Data below section start

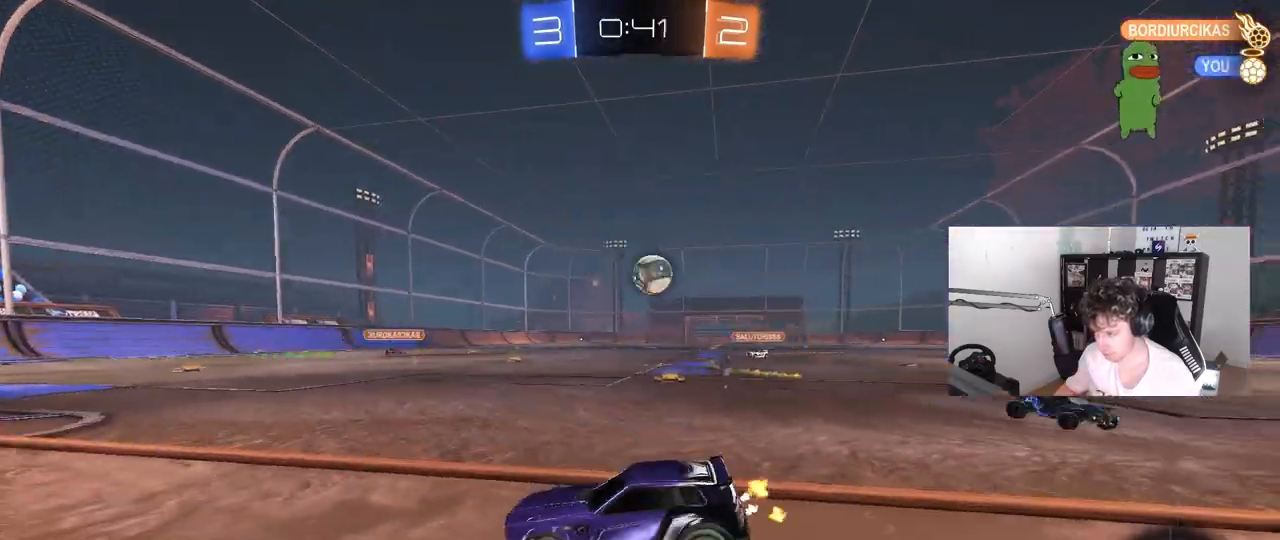
{"keys": [], "mouse": [], "mouse_move": "still", "events": [[250, "d", "down"], [450, "d", "up"], [450, "w", "up"]]}
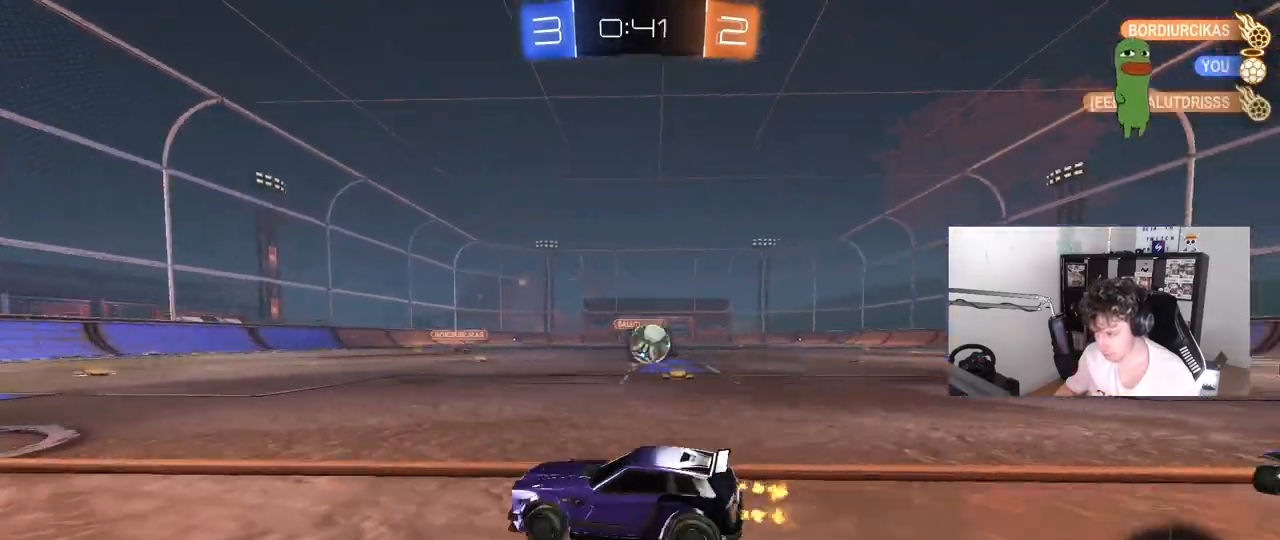
{"keys": ["d"], "mouse": [], "mouse_move": "still", "events": [[33, "d", "down"], [33, "s", "down"], [83, "d", "up"], [133, "s", "up"], [500, "d", "down"]]}
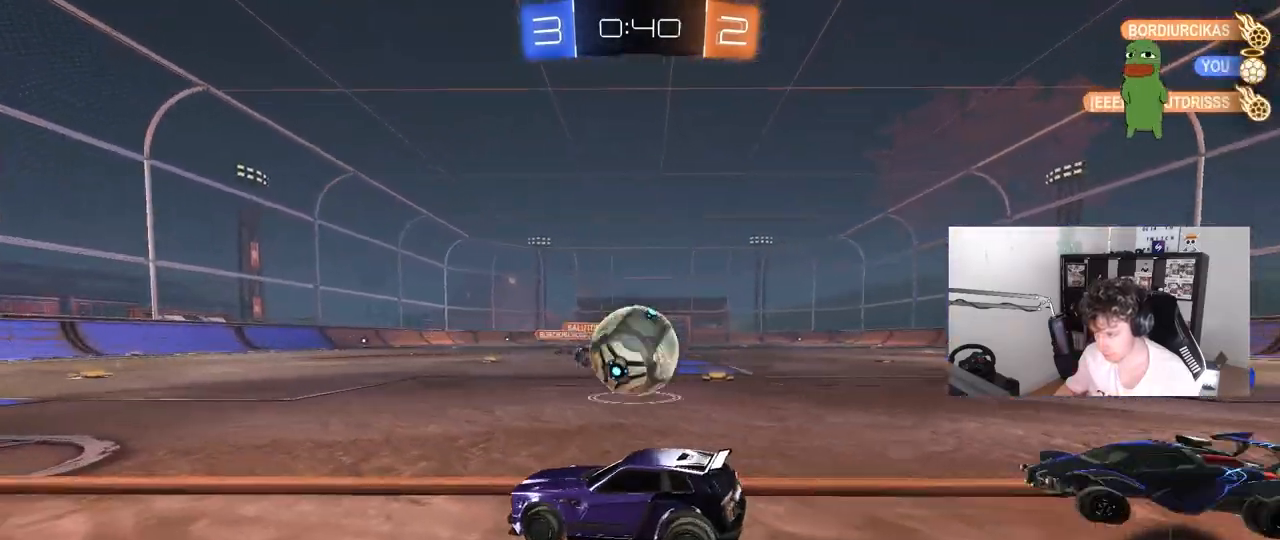
{"keys": ["d"], "mouse": [], "mouse_move": "still", "events": [[100, "w", "down"], [383, "w", "up"], [433, "d", "up"], [467, "d", "down"]]}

Data below section end

◆ Action item
Quote the full listing above word for word; exclude every picture from the copy.

◆ Exercise response
{"keys": [], "mouse": [], "mouse_move": "still", "events": [[250, "d", "down"], [450, "d", "up"], [450, "w", "up"]]}
{"keys": ["d"], "mouse": [], "mouse_move": "still", "events": [[33, "d", "down"], [33, "s", "down"], [83, "d", "up"], [133, "s", "up"], [500, "d", "down"]]}
{"keys": ["d"], "mouse": [], "mouse_move": "still", "events": [[100, "w", "down"], [383, "w", "up"], [433, "d", "up"], [467, "d", "down"]]}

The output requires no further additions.